> _Work request_
What is needed is a faithful copy of all the entries, with no pictures in it.

> _Material shown_
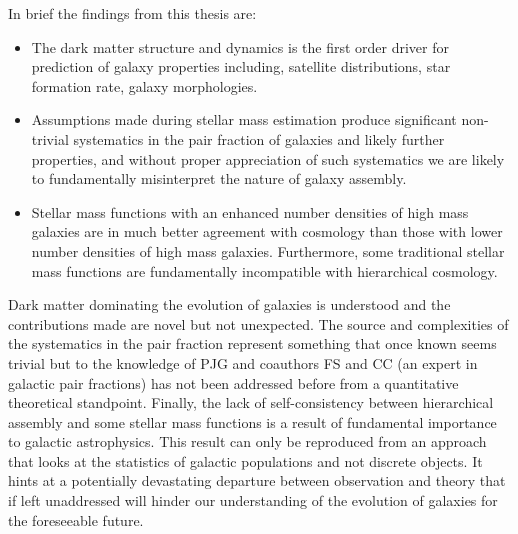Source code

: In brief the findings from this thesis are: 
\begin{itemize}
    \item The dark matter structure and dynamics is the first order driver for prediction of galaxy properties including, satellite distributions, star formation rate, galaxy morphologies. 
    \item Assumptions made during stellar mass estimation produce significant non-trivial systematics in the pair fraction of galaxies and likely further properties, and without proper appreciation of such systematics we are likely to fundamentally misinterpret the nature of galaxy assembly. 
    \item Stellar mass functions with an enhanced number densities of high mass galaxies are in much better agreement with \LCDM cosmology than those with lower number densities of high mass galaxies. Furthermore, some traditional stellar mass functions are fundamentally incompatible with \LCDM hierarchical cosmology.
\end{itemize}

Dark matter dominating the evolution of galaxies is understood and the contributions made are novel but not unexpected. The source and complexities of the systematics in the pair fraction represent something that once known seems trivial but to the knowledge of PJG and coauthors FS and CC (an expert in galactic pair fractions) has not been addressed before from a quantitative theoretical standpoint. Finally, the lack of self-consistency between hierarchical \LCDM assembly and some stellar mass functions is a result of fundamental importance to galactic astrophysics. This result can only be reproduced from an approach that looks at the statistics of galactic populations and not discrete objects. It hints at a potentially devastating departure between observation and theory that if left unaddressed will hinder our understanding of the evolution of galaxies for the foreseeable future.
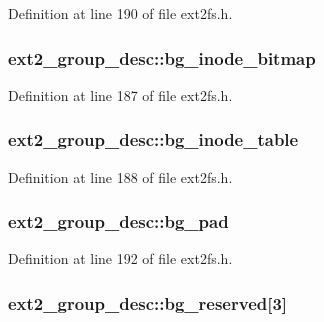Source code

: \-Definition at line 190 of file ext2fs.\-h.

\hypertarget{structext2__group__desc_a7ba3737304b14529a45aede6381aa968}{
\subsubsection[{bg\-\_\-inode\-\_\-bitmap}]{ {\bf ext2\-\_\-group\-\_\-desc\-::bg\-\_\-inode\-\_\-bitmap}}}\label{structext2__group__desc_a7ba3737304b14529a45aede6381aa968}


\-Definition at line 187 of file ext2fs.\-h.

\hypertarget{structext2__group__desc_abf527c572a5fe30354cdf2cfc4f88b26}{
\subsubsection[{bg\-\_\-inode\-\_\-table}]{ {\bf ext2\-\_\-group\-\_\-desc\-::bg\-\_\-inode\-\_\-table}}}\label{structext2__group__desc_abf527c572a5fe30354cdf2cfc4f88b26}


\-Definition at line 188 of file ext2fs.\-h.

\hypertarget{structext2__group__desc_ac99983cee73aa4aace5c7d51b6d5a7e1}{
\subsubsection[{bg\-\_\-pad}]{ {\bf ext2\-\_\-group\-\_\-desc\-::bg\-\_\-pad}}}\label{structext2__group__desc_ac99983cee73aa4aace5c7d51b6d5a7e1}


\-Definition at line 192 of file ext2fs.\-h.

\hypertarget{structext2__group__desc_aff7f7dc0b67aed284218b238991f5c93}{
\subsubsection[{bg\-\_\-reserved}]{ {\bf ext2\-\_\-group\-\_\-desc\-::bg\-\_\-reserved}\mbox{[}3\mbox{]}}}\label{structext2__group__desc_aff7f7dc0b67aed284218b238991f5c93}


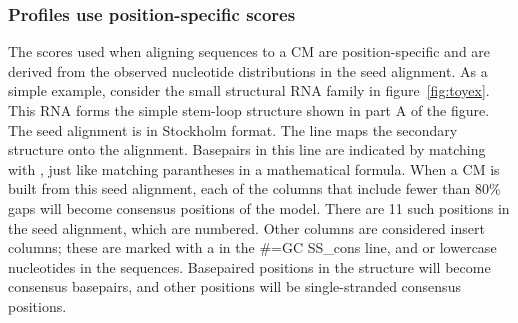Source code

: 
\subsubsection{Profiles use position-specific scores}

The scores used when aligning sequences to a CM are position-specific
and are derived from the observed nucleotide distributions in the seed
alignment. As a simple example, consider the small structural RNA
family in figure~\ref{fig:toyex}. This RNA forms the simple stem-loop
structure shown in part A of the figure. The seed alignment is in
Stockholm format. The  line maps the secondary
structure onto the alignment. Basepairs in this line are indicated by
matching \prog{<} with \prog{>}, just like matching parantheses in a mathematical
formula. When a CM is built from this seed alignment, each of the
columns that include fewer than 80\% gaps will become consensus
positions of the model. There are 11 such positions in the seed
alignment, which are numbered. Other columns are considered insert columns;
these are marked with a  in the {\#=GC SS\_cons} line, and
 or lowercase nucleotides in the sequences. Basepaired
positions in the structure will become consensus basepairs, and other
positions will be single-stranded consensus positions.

> _Answer section_
Source code

: In brief the findings from this thesis are: 
\begin{itemize}
    \item The dark matter structure and dynamics is the first order driver for prediction of galaxy properties including, satellite distributions, star formation rate, galaxy morphologies. 
    \item Assumptions made during stellar mass estimation produce significant non-trivial systematics in the pair fraction of galaxies and likely further properties, and without proper appreciation of such systematics we are likely to fundamentally misinterpret the nature of galaxy assembly. 
    \item Stellar mass functions with an enhanced number densities of high mass galaxies are in much better agreement with \LCDM cosmology than those with lower number densities of high mass galaxies. Furthermore, some traditional stellar mass functions are fundamentally incompatible with \LCDM hierarchical cosmology.
\end{itemize}

Dark matter dominating the evolution of galaxies is understood and the contributions made are novel but not unexpected. The source and complexities of the systematics in the pair fraction represent something that once known seems trivial but to the knowledge of PJG and coauthors FS and CC (an expert in galactic pair fractions) has not been addressed before from a quantitative theoretical standpoint. Finally, the lack of self-consistency between hierarchical \LCDM assembly and some stellar mass functions is a result of fundamental importance to galactic astrophysics. This result can only be reproduced from an approach that looks at the statistics of galactic populations and not discrete objects. It hints at a potentially devastating departure between observation and theory that if left unaddressed will hinder our understanding of the evolution of galaxies for the foreseeable future.
Source code

: \-Definition at line 190 of file ext2fs.\-h.

\hypertarget{structext2__group__desc_a7ba3737304b14529a45aede6381aa968}{
\subsubsection[{bg\-\_\-inode\-\_\-bitmap}]{ {\bf ext2\-\_\-group\-\_\-desc\-::bg\-\_\-inode\-\_\-bitmap}}}\label{structext2__group__desc_a7ba3737304b14529a45aede6381aa968}


\-Definition at line 187 of file ext2fs.\-h.

\hypertarget{structext2__group__desc_abf527c572a5fe30354cdf2cfc4f88b26}{
\subsubsection[{bg\-\_\-inode\-\_\-table}]{ {\bf ext2\-\_\-group\-\_\-desc\-::bg\-\_\-inode\-\_\-table}}}\label{structext2__group__desc_abf527c572a5fe30354cdf2cfc4f88b26}


\-Definition at line 188 of file ext2fs.\-h.

\hypertarget{structext2__group__desc_ac99983cee73aa4aace5c7d51b6d5a7e1}{
\subsubsection[{bg\-\_\-pad}]{ {\bf ext2\-\_\-group\-\_\-desc\-::bg\-\_\-pad}}}\label{structext2__group__desc_ac99983cee73aa4aace5c7d51b6d5a7e1}


\-Definition at line 192 of file ext2fs.\-h.

\hypertarget{structext2__group__desc_aff7f7dc0b67aed284218b238991f5c93}{
\subsubsection[{bg\-\_\-reserved}]{ {\bf ext2\-\_\-group\-\_\-desc\-::bg\-\_\-reserved}\mbox{[}3\mbox{]}}}\label{structext2__group__desc_aff7f7dc0b67aed284218b238991f5c93}


Source code

: 
\subsubsection{Profiles use position-specific scores}

The scores used when aligning sequences to a CM are position-specific
and are derived from the observed nucleotide distributions in the seed
alignment. As a simple example, consider the small structural RNA
family in figure~\ref{fig:toyex}. This RNA forms the simple stem-loop
structure shown in part A of the figure. The seed alignment is in
Stockholm format. The  line maps the secondary
structure onto the alignment. Basepairs in this line are indicated by
matching \prog{<} with \prog{>}, just like matching parantheses in a mathematical
formula. When a CM is built from this seed alignment, each of the
columns that include fewer than 80\% gaps will become consensus
positions of the model. There are 11 such positions in the seed
alignment, which are numbered. Other columns are considered insert columns;
these are marked with a  in the {\#=GC SS\_cons} line, and
 or lowercase nucleotides in the sequences. Basepaired
positions in the structure will become consensus basepairs, and other
positions will be single-stranded consensus positions.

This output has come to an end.